21 de novembro de 2006

Vizinhança

A amizade entre vizinhos é algo em vias de extinção no continente. Aqui, também isto, é bem diferente.
Quando viemos para cá morar, apercebemo-nos de que os vizinhos não nos observavam apenas, eles queriam mesmo conhecer-nos e dar-se connosco. Lembro-me de um dia estar a estender roupa e uma menina, que me estava a observar da janela da sua casa, perguntar-me “Ó vizinha, vai ter uma menina ou um menino”, e eu respondi “é menino”, então, ela vira-se e diz para a mãe, que estava escondida atrás dos cortinados, ”Mãe, ela diz que é um menino!”
Certa vez, uma outra vizinha veio bater-nos à porta com um pedaço de bolo de noz, caramelo e banana, especialmente para mim, que estava, na altura, grávida de oito meses. Nunca me esqueci deste gesto.

Dados fornecidos —
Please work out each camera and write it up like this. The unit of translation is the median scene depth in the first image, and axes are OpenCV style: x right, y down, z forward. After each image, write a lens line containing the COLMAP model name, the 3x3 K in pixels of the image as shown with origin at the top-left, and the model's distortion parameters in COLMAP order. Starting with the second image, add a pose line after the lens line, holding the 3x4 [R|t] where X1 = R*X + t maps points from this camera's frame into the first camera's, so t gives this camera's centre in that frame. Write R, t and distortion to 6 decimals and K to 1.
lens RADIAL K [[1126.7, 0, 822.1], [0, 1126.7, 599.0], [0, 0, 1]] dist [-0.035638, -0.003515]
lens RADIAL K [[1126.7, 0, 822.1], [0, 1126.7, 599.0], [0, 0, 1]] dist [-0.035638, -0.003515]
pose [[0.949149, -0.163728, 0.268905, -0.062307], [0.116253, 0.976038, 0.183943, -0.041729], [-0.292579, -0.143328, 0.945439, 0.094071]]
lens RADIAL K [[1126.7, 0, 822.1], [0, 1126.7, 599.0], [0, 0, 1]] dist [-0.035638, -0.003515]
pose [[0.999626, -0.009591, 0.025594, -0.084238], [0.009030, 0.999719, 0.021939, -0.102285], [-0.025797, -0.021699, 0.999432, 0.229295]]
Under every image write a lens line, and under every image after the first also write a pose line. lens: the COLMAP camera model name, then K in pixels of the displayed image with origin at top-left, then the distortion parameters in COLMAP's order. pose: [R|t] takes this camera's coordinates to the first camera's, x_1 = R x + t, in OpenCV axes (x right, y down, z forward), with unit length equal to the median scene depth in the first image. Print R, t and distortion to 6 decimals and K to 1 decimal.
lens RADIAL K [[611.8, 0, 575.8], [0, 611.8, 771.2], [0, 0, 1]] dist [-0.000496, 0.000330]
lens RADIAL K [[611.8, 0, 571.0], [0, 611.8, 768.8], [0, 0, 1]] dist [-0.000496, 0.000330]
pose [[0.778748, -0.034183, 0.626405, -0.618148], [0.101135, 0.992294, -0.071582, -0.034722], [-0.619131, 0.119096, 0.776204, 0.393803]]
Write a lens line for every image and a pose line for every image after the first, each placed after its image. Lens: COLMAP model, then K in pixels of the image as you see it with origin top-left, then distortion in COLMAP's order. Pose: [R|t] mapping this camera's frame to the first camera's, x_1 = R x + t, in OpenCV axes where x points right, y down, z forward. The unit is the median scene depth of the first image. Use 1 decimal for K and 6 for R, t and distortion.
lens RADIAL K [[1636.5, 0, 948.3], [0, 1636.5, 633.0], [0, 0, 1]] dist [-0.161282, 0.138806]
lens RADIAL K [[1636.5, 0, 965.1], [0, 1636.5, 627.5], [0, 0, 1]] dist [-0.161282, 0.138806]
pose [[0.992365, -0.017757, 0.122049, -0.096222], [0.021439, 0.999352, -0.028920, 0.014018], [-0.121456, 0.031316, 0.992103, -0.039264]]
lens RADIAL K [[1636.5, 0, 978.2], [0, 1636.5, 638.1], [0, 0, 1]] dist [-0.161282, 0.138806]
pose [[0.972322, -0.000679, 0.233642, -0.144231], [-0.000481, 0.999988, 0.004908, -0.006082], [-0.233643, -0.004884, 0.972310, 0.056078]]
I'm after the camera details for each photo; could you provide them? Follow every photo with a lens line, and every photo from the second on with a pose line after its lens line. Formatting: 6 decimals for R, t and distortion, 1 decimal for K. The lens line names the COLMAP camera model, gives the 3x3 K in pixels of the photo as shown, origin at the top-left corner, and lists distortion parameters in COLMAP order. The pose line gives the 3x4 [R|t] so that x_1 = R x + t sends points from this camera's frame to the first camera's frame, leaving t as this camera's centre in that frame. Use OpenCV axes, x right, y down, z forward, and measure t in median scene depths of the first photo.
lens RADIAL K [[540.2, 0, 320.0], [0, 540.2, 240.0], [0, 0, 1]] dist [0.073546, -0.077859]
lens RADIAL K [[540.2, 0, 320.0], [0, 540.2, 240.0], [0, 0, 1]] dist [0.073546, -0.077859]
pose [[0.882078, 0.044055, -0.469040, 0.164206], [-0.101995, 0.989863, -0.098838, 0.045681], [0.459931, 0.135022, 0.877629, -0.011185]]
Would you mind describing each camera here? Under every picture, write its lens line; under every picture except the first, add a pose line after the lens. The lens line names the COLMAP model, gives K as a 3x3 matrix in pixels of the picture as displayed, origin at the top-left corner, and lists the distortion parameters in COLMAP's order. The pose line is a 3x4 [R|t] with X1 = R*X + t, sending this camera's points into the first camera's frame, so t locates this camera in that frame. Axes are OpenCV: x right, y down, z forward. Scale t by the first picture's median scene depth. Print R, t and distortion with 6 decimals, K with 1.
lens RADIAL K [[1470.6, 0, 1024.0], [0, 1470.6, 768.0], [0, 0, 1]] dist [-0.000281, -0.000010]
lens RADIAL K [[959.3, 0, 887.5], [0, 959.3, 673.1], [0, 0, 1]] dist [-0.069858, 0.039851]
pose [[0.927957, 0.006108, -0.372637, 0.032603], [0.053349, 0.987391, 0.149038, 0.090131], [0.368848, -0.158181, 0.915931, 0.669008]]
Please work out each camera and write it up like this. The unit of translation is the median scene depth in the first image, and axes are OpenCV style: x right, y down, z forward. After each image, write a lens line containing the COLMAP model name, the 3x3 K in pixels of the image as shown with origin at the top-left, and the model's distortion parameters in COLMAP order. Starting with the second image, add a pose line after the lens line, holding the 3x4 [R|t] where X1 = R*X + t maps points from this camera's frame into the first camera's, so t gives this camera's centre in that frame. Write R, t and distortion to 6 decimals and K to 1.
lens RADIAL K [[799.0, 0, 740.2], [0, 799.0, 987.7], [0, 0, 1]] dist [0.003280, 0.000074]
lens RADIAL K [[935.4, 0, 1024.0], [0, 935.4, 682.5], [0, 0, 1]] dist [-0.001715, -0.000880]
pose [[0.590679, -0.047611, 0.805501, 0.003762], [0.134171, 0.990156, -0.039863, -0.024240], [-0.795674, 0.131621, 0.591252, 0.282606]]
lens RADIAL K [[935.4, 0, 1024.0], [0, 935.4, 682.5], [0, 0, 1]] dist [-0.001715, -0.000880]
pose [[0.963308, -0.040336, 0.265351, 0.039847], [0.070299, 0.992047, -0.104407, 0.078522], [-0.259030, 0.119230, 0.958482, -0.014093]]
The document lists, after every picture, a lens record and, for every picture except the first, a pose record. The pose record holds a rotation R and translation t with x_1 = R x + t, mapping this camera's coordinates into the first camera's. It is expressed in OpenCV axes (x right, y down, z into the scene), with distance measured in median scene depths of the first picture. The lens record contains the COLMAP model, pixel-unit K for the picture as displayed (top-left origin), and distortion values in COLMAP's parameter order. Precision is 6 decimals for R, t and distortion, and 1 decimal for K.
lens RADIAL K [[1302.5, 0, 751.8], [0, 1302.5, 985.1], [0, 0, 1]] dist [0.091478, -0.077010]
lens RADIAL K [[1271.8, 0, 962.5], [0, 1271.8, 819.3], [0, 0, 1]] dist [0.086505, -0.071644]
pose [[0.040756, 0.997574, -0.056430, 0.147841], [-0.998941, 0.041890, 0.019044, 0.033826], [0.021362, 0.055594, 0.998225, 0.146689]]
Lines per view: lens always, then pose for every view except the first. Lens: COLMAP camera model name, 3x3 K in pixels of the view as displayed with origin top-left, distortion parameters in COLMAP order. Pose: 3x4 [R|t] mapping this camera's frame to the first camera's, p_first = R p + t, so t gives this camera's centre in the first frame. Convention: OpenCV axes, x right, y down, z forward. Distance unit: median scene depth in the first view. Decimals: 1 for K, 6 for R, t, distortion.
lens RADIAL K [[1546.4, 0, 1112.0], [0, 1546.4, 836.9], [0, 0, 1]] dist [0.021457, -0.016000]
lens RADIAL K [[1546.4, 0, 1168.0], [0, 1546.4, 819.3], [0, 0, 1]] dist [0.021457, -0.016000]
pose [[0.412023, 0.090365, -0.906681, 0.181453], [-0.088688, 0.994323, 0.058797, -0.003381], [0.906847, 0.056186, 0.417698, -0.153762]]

Partes do exercício —
1 - Reescreva de forma mais breve o parágrafo do texto sobre a vizinhança que começa por "Quando viemos para cá morar", mantendo os factos principais.
2 - Retome o texto sobre a vizinhança a partir do ponto em que termina.
Os dados não têm qualquer papel nesta parte do exercício.

Resultados do exercício —
1 - Ao virmos morar para cá, percebemos que os vizinhos não se limitavam a observar-nos, mas queriam conhecer-nos e conviver connosco. Um dia, enquanto eu estendia roupa, uma menina perguntou-me da janela se ia ter menino ou menina. Respondi que era menino, e ela repetiu-o à mãe, que espreitava escondida atrás dos cortinados.

2 -
Assim, fomos travando conversa com os vizinhos, e em pouco tempo, os nossos “bom dia” e “boa tarde” já recebiam como resposta “Bom dia, vizinhos! Hoje está forte chuva, poderes de frio, nem se vê o Pico. Quer umas couves para a sopa do seu bebé? E uns tomates? Também quer salsa?” E hoje, também já entramos na onda, e dizemos “Vizinha, pegue lá este peixinho que o meu marido pescou esta noite!”
Eles sabem que temos uma fé diferente e que não participamos das festividades religiosas da freguesia, mas isso não tem sido obstáculo a um relacionamento saudável entre nós. Antes pelo contrário, aos poucos, temos tido oportunidade de falar e, acima de tudo, mostrar como é uma vida com Jesus. E a reacção até acaba por ser boa, porque também têm “uma cunhada no continente que é de uma igreja protestante”, ou conhecem o fulano ou fulana tal que é da nossa igreja e o assunto já não é uma novidade absoluta. O nosso filho também tem contribuído muito para esta nossa boa integração porque toda a gente se mete com ele e assim temos oportunidade de falar com as pessoas.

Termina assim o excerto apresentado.